Udo unter freiem Himmel and Susanne B. went for a hike
May 2, 2026
01:31
6.28km
4.2km/h
50m
490m
Heute war wieder mal einer dieser Tage, die von viel Emotionen geprägt waren. Zum einen, weil es der liebe Gott mit dem Wetter wieder mal gut gemeint hat, zum andern weil ich diese Wanderung so kurz vor meiner bevorstehenden Operation, so richtig richtig geniessen durfte. Es würde auf Wochen hinaus, meine Letzte sein. Und... weil das wildromantische Gantrisch Gebiet mit seinen Gipfeln, Hügeln und Alpwiesen, zusammengefasst zum Gantrisch Naturpark nicht nur zu den erlesendsten Wanderregionen der Schweiz zählt, sondern ein Kraftort für Körper und Seele ist. Also, Herz was willst du mehr?! Unsere "Trail-Wanderung" beginnt eigentlich auf dem Parkplatz des ehemaligen Grand Hotel Gurnigel-Bad, das in der 2. Hälfte des 19. und der 1. Hälfte des 20. Jh. seine Blütezeit erlebte. Das äusserst schwefel- und eisenhaltige Gurnigelwasser das aus tiefen Quellen stammt, lockte schon früh tausende Heilsuchende- und Landschaftsverliebte Gäste in die Region. Es war die gute alte Zeit der Belle Époque, als das Reisen ganz hoch im Kurs stand. Heute fristet das einstige Vorzeigeobjekt ein verlassenes Dasein. Immerhin existieren konkrete Pläne, es in den kommenden Jahre unter dem Namen "Gantrisch Lodge Gurnigel-Bad", wieder aus seinem Dornröschenschlaf wachzuküssen. Unser Auto haben wir bequem beim Hotel stehen gelassen und bis zur Bushaltestelle "Gurnigel-Bad" sind es gerade mal 50 Meter. Aufgepasst! Das Postauto bedient die Strecke "Riggisberg - Gurnigel-Bad - Schwarzenburg" nur 2x am Tag. Stand 2025 9:01 und 13:01 Uhr. Die Fahrt mit "Tatütata" dauert gerade mal 10 min. und endet zumindest für uns, auf der Gurnigel Passhöhe. Während der kurvenreichen Fahrt die der Passtrasse folgt, überholen uns unzählige Motorradfahrer mit ihren heulenden Maschinen. Auch Bergab ist ganz schön was los. Was wir zu dem Zeitpunkt noch nicht wissen, der charakteristische Motorenlärm, sollte uns wenn auch längst nicht mehr so laut, fast den ganzen Tag begleiten.

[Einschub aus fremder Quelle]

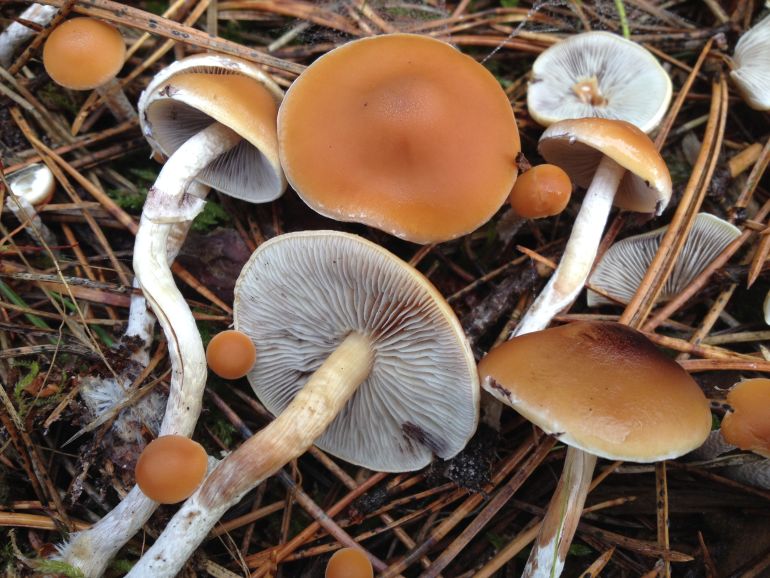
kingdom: Fungi
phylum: Basidiomycota
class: Agaricomycetes
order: Agaricales
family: Strophariaceae
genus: Hypholoma
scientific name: Hypholoma marginatum
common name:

Die ersten echten Wanderschritte tun wir auf dem Pass beim Berghaus Gurnigel, welches wegen Umbau geschlossen ist. Schon hier begrüssen uns die Berge der langgezogenen Stockhorn- und Gantrischkette, die uns aus dieser Perspektive an den krummen Rücken eines aus den Fluten auftauchenden Buckelwals erinnert. Wir folgen erst einer breiten Forststrasse, vorbei an der Flanke des "Ziegerhubels", dessen Waldboden ein einzig grüner Teppich ist. Der schattige Spass ist jedoch nur von kurzer Dauer, denn kurz darauf verlassen wir das Halbdunkel des Tannenwalds und treten hinaus in die Sonne. Die hügelige Landschaft die sich vor uns ausbreitet und den Blick weit übers Land bis hin zum Chasseral freigibt, ist schon eine tolle Nummer. Sonne und Wolken verwandeln die Landschaft in ein kunstvolles Bühnenbild. Zum verlieben möcht man sagen. Wir wandern erst mal gemütlich Bergab bis der Hügelkam zu unserer Rechten, die Sicht auf den tiefblauen Thunersee, mit den noch leicht verschneiten Flanken von Eiger Mönch und Jungfrau freigibt. "Ach wäre das Wetter doch nur klarer, dann sähen wir deutlich mehr Details von diesen Oberländer Schönheiten." Übrigens. Unser Trail ist Teil des Gantrisch Panoramawegs, der sich über 21km von Gurnigel-Bad bis Zollhaus FR erstreckt.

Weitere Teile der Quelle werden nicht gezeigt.